### Supplied material
┄┄┄┄┄┄

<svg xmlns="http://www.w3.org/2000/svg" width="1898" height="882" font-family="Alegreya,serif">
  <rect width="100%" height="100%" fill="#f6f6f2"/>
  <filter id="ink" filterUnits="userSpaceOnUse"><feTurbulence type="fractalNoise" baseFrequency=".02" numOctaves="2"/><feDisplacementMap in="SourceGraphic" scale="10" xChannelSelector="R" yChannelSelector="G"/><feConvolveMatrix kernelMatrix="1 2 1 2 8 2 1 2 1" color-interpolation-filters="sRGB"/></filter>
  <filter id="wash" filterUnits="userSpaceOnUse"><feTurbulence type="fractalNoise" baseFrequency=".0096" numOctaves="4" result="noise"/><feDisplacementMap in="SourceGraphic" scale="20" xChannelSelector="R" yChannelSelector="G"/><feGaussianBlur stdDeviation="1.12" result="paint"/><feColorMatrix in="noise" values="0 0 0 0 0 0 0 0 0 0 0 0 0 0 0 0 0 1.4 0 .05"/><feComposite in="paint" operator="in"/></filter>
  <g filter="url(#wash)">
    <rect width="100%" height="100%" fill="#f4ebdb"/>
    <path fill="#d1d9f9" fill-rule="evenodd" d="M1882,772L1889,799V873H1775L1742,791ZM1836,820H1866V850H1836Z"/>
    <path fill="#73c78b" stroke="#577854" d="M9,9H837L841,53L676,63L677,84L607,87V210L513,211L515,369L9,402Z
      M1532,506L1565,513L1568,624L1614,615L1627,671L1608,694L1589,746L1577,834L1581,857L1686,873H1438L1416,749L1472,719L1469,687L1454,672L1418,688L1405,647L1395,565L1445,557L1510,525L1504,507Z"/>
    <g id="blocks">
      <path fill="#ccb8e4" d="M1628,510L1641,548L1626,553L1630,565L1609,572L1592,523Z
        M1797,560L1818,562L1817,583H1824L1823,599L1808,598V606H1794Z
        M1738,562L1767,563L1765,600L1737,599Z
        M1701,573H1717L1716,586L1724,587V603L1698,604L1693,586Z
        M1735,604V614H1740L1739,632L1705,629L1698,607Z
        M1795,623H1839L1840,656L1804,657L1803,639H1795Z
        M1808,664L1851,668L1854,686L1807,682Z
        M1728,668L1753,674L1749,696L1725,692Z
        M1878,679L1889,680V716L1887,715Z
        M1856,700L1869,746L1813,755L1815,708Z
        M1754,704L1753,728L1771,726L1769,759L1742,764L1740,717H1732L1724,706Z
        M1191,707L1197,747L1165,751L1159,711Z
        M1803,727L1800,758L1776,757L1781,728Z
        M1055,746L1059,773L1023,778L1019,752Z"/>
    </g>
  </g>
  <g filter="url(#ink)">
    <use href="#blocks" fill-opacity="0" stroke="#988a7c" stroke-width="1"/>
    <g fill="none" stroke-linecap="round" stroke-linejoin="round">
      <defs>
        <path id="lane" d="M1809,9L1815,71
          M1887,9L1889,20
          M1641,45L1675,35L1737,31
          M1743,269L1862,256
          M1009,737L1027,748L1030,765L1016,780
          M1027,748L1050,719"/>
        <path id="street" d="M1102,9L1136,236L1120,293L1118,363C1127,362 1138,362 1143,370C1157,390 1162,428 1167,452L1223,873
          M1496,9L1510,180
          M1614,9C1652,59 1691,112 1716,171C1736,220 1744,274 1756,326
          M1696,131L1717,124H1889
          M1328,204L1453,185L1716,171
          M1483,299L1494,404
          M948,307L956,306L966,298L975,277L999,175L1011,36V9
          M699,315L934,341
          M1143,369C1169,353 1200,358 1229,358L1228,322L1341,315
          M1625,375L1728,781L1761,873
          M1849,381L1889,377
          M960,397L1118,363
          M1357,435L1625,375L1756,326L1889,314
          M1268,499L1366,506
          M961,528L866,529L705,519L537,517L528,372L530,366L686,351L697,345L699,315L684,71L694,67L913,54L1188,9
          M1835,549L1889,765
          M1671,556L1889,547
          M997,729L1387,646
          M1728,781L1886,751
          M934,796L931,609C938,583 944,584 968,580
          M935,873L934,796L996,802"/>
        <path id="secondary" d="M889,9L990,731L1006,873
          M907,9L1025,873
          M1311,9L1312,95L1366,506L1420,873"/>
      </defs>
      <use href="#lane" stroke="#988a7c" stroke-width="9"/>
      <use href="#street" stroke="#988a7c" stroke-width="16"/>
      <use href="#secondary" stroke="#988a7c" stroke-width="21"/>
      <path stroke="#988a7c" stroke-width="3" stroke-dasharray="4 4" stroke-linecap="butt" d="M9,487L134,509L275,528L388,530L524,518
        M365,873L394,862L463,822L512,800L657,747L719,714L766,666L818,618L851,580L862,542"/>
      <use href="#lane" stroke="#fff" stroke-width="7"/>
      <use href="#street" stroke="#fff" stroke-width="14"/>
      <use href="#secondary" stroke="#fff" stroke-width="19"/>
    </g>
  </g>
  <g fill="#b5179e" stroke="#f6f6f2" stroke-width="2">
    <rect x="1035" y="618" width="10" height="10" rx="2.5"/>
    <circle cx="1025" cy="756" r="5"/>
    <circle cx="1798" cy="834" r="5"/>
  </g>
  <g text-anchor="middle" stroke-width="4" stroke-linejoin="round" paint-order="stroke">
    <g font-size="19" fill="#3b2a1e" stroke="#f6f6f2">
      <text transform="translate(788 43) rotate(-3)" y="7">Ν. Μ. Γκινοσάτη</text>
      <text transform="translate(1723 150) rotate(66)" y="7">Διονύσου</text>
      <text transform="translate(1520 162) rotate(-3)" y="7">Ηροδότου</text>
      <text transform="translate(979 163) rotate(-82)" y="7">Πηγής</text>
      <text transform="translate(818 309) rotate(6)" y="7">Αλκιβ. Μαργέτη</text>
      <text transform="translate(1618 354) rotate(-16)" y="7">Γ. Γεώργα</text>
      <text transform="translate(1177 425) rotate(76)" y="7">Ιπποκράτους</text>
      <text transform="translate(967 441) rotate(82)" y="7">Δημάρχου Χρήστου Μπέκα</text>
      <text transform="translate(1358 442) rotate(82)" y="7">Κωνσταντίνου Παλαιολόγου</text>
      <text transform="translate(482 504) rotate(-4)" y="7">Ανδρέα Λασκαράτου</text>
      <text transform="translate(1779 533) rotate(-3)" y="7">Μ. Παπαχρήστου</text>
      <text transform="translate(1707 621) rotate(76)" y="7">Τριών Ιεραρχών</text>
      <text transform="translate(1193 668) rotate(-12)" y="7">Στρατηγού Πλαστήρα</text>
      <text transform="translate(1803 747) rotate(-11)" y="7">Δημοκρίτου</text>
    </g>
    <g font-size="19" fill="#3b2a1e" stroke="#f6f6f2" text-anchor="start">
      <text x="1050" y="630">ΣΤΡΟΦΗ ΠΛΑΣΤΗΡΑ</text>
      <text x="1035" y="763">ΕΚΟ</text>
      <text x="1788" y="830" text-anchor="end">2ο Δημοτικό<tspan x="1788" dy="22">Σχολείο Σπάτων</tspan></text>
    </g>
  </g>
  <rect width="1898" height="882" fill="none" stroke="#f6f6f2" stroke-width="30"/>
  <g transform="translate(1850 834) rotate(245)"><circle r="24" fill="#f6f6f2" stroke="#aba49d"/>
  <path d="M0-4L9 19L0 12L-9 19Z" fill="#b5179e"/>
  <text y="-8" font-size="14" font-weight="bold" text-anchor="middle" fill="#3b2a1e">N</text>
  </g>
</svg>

┄┄┄┄┄┄

Search the data above for the word "round" and say how many lines contain it, giving only that number.

### Written response
2